[EXERCISES]
(a) Sum up the passage on the Disney and Facebook launches in two sentences.
(b) From the passage on the Disney and Facebook launches, reproduce the text between "Disney in particular" and "their phone numbers.", inclusive.

[PASSAGE GIVEN]
########
Disney announced that it would be launching standalone OTT apps for ESPN and for the Disney Channel, and Facebook announced the rollout of its long-awaited Watch feature, which will (initially) feature  professionally produced short-form videos from well-known brands such as NASA, the NBA and National Geographic.

Both companies launched their products with one key goal in mind: to gather the sort of data that gives them a better understanding of their viewers and their viewing habits, which will in turn allow them to produce better programming, run more highly targeted advertising and more effectively promote their own original programming.

Disney Magic Begins With Data

Disney in particular had very little data about their viewers beyond Nielsen ratings, which offer very limited information (age and gender) around who is watching. And while Nielsen can go deeper with certain households, what they provide is still a representation of Disney’s viewership. Disney wants something much deeper—they want census level data.

With a standalone subscription app, Disney gets access to six important pieces of data about their viewers: their names, their credit card numbers, their email addresses, their IP addresses, their street addresses and their phone numbers. 

They can then combine that data with data from third party providers like Experian to begin targeting their audiences. So that if, say, they notice that someone is tuning in to the ESPN app to watch Dodgers games, they can email them an offer for a Dodgers cap from the ESPN store. Similarly, they can run that same Dodgers cap offer as an ad that shows up on any mobile devices or PCs using the same IP address. 

They can run addressable advertising, too, showing different ads to different people watching the same show based on demographics and location. And they can monitor their shows to see which segments and storylines result in the biggest viewership peaks and valleys, and adjust their programming decisions accordingly. (It’s always dangerous to base programming decisions on data, but if say, a new segment of a late night talk show proves very popular, making it a more regular feature is an easy win.)
########
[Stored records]
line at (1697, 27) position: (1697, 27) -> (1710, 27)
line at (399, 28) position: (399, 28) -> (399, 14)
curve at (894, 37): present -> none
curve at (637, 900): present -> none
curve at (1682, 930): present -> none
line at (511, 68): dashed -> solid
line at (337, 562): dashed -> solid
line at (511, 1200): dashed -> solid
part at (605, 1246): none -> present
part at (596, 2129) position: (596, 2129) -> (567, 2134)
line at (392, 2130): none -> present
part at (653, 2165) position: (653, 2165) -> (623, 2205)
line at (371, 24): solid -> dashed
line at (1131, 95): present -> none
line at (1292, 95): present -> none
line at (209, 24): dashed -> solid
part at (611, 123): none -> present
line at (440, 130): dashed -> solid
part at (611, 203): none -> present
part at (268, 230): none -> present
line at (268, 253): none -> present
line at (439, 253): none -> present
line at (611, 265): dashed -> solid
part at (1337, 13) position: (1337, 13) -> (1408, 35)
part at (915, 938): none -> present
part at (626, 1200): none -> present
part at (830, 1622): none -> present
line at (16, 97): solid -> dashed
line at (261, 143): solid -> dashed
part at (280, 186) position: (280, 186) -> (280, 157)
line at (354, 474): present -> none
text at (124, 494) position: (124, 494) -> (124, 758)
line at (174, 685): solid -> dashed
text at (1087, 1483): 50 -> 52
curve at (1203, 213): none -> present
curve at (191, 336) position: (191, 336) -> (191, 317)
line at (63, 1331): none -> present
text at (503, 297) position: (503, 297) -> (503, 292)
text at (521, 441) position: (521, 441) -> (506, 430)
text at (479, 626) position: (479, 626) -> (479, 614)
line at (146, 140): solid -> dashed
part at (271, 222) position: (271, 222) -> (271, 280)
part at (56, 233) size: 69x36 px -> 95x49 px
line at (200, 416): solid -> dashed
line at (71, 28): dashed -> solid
########
[EXPECTED RESPONSES]
(a) Disney announced standalone streaming apps for ESPN and the Disney Channel, and Facebook rolled out its Watch feature; both aim to gather viewer data to improve programming, target advertising, and promote their own original shows. Disney, which had little viewer data beyond limited Nielsen ratings, gains names, credit card numbers, email, IP and street addresses, and phone numbers through a subscription app, which it can combine with third-party data to send targeted offers and ads, run addressable advertising, and adjust programming based on viewership peaks and valleys.

(b)
Disney in particular had very little data about their viewers beyond Nielsen ratings, which offer very limited information (age and gender) around who is watching. And while Nielsen can go deeper with certain households, what they provide is still a representation of Disney’s viewership. Disney wants something much deeper—they want census level data.

With a standalone subscription app, Disney gets access to six important pieces of data about their viewers: their names, their credit card numbers, their email addresses, their IP addresses, their street addresses and their phone numbers.